ヘッジファンド戦略(1) 株式ロングショート

シブサワ・アンド・カンパニー渋澤健が綴る「オルタナティブ投資」の世界。「オルタナティブ投資」が目指す絶対的収益の根源とは?(現在は更新しておりません)

ヘッジファンド戦略(1) 株式ロングショート

ヘッジファンドの原点です。株式運用は、経済(マクロ)や企業業績(ミクロ)の拡大によって株価が上昇する際には素晴らしい成果を出すことができます。ただ、何らかの理由で市場が下落する局面では損失の額は少なくありません。
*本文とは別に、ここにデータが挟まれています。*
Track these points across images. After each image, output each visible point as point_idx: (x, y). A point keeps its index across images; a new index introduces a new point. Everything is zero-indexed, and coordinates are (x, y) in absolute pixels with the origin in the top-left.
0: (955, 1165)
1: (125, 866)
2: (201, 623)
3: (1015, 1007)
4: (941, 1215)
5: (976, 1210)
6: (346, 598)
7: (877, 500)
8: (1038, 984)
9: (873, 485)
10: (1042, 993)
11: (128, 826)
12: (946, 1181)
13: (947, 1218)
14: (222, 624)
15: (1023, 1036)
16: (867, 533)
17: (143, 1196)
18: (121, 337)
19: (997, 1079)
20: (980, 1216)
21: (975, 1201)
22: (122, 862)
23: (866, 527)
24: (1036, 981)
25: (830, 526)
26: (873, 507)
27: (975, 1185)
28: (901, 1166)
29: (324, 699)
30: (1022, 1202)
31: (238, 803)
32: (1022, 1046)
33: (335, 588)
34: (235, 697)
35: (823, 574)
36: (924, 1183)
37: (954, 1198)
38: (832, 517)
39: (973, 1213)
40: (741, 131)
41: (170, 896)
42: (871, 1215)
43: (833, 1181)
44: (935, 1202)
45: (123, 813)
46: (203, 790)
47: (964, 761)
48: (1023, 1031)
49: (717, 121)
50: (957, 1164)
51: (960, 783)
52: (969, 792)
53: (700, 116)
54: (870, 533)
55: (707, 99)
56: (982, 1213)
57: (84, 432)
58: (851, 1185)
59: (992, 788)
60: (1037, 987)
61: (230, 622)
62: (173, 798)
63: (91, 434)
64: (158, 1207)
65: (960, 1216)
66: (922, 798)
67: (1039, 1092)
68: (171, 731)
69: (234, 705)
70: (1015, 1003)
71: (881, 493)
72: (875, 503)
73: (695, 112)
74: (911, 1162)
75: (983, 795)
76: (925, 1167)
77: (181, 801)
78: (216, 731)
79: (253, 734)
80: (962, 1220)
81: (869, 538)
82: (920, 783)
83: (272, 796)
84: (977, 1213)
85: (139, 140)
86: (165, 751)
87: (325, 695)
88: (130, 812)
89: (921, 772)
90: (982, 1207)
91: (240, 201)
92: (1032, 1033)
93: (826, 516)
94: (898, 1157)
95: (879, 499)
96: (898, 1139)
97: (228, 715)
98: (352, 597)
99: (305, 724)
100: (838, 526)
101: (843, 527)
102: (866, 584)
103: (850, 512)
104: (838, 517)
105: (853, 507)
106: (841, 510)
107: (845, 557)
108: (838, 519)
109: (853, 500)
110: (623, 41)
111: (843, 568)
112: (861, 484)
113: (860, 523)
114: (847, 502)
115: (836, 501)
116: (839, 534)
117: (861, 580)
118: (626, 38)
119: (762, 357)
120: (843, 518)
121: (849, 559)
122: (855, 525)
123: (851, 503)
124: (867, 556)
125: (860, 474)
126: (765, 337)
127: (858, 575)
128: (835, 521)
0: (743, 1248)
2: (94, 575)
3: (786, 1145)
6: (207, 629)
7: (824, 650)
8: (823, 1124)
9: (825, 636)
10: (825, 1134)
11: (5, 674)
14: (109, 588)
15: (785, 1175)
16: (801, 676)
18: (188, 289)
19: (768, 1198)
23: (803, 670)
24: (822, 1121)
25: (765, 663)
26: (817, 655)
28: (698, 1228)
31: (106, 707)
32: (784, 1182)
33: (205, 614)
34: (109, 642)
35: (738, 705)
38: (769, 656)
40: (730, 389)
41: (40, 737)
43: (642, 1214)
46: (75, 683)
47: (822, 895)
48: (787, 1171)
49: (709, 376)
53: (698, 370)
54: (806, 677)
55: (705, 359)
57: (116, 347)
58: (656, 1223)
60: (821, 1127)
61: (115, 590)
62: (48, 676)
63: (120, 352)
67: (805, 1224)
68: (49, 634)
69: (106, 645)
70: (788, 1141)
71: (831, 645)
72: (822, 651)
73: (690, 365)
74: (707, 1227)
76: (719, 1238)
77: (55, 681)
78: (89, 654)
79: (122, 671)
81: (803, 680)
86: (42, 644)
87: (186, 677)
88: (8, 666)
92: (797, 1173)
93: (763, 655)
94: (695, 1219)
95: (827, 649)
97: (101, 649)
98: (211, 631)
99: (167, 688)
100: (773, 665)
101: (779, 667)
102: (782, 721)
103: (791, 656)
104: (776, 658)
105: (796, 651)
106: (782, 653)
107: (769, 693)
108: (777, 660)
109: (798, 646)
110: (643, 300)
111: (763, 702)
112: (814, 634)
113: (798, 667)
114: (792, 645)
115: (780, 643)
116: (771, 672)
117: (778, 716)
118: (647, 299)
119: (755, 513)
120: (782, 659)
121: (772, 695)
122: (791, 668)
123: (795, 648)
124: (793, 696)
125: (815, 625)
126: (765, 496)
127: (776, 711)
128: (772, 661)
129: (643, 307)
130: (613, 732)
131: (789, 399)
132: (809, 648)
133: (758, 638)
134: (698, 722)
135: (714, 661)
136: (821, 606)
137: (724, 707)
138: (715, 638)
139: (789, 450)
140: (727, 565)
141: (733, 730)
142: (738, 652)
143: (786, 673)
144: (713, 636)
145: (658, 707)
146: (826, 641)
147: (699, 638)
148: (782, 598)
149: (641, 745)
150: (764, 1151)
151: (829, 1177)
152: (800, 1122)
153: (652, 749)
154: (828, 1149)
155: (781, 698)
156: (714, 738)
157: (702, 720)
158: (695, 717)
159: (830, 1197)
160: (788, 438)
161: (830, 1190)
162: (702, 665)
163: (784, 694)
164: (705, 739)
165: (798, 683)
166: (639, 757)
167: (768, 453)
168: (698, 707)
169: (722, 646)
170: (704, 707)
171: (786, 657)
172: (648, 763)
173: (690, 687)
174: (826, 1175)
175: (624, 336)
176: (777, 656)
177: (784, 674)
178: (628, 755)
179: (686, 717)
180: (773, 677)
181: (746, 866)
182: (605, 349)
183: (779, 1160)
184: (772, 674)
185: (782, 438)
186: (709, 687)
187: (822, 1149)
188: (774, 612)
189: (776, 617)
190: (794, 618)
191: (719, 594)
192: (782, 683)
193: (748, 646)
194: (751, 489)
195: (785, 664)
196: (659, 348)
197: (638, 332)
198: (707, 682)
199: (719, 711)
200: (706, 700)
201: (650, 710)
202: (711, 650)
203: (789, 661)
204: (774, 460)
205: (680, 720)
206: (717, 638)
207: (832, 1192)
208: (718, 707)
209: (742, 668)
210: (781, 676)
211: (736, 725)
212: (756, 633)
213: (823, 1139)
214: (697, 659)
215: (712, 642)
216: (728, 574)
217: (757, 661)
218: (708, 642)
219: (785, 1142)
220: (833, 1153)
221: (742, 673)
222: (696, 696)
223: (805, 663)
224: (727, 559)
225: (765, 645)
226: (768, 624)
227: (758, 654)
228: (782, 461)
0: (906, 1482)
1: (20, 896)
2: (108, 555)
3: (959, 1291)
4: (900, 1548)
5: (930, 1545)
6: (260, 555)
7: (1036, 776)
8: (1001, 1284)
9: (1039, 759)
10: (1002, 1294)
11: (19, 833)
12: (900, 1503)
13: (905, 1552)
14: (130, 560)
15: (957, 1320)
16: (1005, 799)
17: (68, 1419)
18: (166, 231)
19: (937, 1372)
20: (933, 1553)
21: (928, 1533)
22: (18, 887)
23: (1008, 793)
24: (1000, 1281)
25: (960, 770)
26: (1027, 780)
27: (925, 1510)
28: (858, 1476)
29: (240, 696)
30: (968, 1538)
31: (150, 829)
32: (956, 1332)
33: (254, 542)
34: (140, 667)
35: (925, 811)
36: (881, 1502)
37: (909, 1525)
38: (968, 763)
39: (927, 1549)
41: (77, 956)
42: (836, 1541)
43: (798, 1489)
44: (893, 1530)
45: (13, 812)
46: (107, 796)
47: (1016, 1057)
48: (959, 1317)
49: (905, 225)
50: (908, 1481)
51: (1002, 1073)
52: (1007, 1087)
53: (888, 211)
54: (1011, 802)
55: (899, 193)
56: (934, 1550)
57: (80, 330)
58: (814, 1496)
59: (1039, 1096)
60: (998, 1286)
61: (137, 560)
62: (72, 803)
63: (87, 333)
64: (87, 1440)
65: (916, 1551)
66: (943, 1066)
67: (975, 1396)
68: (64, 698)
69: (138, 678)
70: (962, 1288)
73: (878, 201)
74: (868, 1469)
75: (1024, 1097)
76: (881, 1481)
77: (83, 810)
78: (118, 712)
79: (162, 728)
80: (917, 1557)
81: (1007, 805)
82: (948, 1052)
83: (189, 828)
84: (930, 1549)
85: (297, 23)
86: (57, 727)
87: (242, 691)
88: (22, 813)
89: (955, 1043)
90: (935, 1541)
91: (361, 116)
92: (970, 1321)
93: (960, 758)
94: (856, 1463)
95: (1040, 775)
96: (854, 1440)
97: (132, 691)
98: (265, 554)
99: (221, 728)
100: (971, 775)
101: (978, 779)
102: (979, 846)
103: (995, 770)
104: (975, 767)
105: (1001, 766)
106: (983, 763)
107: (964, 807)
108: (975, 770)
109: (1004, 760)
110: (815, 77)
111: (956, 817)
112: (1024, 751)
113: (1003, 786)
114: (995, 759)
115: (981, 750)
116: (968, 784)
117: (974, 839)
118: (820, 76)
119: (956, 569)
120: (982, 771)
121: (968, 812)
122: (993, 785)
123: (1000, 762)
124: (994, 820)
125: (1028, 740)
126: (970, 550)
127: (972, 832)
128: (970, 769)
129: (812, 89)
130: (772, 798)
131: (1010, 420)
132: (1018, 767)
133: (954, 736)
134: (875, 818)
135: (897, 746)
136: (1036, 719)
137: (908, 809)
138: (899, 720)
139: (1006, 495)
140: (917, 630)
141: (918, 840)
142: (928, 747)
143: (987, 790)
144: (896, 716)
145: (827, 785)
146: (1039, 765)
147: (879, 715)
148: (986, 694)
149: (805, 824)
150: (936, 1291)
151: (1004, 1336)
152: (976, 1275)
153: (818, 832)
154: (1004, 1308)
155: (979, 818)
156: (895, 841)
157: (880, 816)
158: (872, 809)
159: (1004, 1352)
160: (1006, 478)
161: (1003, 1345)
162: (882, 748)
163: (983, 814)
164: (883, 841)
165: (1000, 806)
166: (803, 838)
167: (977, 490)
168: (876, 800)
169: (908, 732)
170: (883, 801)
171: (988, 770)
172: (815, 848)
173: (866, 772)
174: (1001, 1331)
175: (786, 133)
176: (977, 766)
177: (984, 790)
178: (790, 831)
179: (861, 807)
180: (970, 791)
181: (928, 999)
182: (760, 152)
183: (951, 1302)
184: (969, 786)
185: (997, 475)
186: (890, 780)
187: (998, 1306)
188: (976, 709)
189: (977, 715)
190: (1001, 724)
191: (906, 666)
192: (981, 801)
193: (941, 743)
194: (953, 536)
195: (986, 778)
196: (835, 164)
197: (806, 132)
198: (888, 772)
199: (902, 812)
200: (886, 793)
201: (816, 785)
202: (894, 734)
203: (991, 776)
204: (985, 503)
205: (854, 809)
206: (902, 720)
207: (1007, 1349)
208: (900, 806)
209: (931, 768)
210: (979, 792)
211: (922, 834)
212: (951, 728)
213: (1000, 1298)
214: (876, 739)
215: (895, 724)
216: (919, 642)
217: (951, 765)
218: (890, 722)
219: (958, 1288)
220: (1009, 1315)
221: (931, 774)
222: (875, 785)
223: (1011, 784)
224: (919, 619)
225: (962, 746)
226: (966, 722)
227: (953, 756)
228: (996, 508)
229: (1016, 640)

1949年にアルフレッド・ウィンスロー・ジョーンズという社会学の博士がふと思いつきました。

 株式のロング(買い)とショート(空売り)を組み合わせれば、市場が下落した際には買いのポジションは損が出るが、空売りのポジションは益が出て、損失から逃れるかもしれない。このように「守られた」ポジションを「ヘッジ」と言います。このような手法を活用したファンド、すなわち「ヘッジファンド」の誕生です。

 経済や株式市場全体という「マクロ」が上昇しても、個別の株式という「ミクロ」は全部同じ比率で上昇する訳ではありません。上昇する際にはどこかの産業セクターや個別企業が元気良く全体を引っ張って行くという傾向が一般的です。一方、全体が下落基調でも、打たれ強いセクターや企業もあります。このように強い銘柄は、その企業の業績に基づいています。

 では、このように企業業績に基づいた強い企業を買って、逆に弱い企業を売れば、経済や市場全体が上昇しようが、下落しようが、その組み合わせのポジションが儲かる可能性は高まります。このように、株式ロングショートのマネジャーの目利きというのは、株式市場全体の方向性を予想するのではなく、包括的かつ詳細な企業業績分析を基に今後の企業の比較的な強弱を発掘(ストック・セレクション)してロングとショートの組み合わせを投資することです。
 なぜ、「比較的な強弱」が大事かというと、絶対的に強かった会社Aを買って絶対的に弱かった会社Bを空売りすると、逆説に聞こえるかもしれませんが、実は損失が出てしまう可能性は低くないのです。

 Aはその強さに引かれて買っている投資家が多く、Bの場合はその弱さを敬遠して売ってしまった投資家が多いのです。この状態で、強いAが弱い予兆を出したときに次に買う投資家が少なくなり、弱いBが回復の予兆を出したときには次に売る投資家が少なくなります。いくら強い会社でも株価が上昇を続けるには次の買い手が必要で、いくら弱い会社でも下落するときには次の売り手が必要になります。

 企業分析により、このような相対的な強弱の予兆に確信を持った株式ロングショートのマネジャーは、逆に強かったAが相対的に弱くなるという見込みがあるので売って、弱かったBが相対的に強くなる見込みがあるので買います。そういう意味では、市場のコンセンサスを常に先取る情報収集、分析とセンスが必要であります。

 株式ロングショートは様々なヘッジファンド戦略の中でも、株式市場というマクロ領域の中で多数の個別銘柄というミクロが企業業績によって様々な動きをするので、全体が芳しくないように見えても、勝者が必ず存在することが大きな特徴です。この戦略を活用するヘッジファンドのマネジャー数も圧倒的に多く、リスクを抑えながらもリターンを重視したい投資家であれば、決して外すことができないヘッジファンド戦略です。